Only these lines of the data below are wanted: the one with "Report - Q3 2023", the one with "Current Risks and", and any lines between them, each repeated exactly.

Source material START

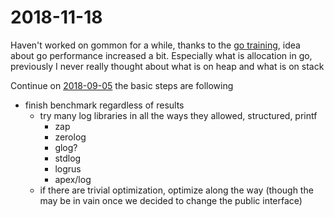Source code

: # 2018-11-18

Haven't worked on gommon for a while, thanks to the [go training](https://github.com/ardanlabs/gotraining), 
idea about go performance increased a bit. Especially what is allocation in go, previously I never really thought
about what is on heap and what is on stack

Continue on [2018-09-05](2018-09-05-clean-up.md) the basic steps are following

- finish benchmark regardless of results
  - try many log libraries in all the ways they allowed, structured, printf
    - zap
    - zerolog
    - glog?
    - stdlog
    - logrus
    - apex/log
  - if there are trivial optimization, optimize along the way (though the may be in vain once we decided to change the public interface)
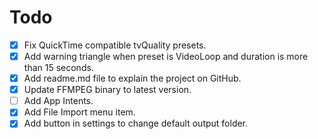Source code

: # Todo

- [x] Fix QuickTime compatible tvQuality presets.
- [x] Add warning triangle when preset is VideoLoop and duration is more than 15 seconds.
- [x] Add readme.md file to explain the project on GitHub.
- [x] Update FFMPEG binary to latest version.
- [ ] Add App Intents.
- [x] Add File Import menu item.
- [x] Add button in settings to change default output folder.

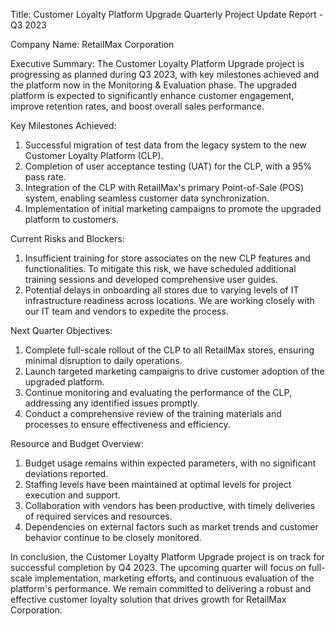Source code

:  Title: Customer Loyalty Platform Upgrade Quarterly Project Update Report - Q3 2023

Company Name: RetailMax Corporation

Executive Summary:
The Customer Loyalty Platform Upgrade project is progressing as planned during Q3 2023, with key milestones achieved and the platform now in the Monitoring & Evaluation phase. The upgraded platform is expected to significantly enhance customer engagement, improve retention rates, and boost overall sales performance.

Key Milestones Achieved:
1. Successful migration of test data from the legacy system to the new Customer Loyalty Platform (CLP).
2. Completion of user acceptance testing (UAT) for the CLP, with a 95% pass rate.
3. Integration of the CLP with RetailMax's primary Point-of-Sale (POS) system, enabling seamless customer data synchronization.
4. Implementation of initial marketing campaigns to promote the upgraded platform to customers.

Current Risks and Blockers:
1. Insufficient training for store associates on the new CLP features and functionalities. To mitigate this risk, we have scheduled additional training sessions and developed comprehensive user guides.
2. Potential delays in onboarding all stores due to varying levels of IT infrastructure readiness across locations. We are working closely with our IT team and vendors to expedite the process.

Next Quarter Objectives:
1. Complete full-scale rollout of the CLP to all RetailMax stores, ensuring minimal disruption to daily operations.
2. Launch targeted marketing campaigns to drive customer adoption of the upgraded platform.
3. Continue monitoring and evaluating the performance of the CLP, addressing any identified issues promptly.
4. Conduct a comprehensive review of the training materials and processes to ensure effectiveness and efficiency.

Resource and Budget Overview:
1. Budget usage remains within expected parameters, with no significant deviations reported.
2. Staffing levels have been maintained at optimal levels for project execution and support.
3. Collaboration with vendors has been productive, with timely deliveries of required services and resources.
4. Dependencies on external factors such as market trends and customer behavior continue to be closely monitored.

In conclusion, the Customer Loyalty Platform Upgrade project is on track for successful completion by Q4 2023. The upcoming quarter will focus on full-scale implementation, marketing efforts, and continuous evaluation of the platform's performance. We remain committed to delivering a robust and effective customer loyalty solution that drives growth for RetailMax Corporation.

Source material END
Source material START

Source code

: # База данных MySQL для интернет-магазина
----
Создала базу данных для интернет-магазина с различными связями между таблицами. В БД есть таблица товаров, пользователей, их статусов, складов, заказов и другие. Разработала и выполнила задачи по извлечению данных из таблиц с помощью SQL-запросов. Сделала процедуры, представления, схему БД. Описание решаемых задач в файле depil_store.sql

Source material END

# Response for this exercise:
:  Title: Customer Loyalty Platform Upgrade Quarterly Project Update Report - Q3 2023

Company Name: RetailMax Corporation

Executive Summary:
The Customer Loyalty Platform Upgrade project is progressing as planned during Q3 2023, with key milestones achieved and the platform now in the Monitoring & Evaluation phase. The upgraded platform is expected to significantly enhance customer engagement, improve retention rates, and boost overall sales performance.

Key Milestones Achieved:
1. Successful migration of test data from the legacy system to the new Customer Loyalty Platform (CLP).
2. Completion of user acceptance testing (UAT) for the CLP, with a 95% pass rate.
3. Integration of the CLP with RetailMax's primary Point-of-Sale (POS) system, enabling seamless customer data synchronization.
4. Implementation of initial marketing campaigns to promote the upgraded platform to customers.

Current Risks and Blockers:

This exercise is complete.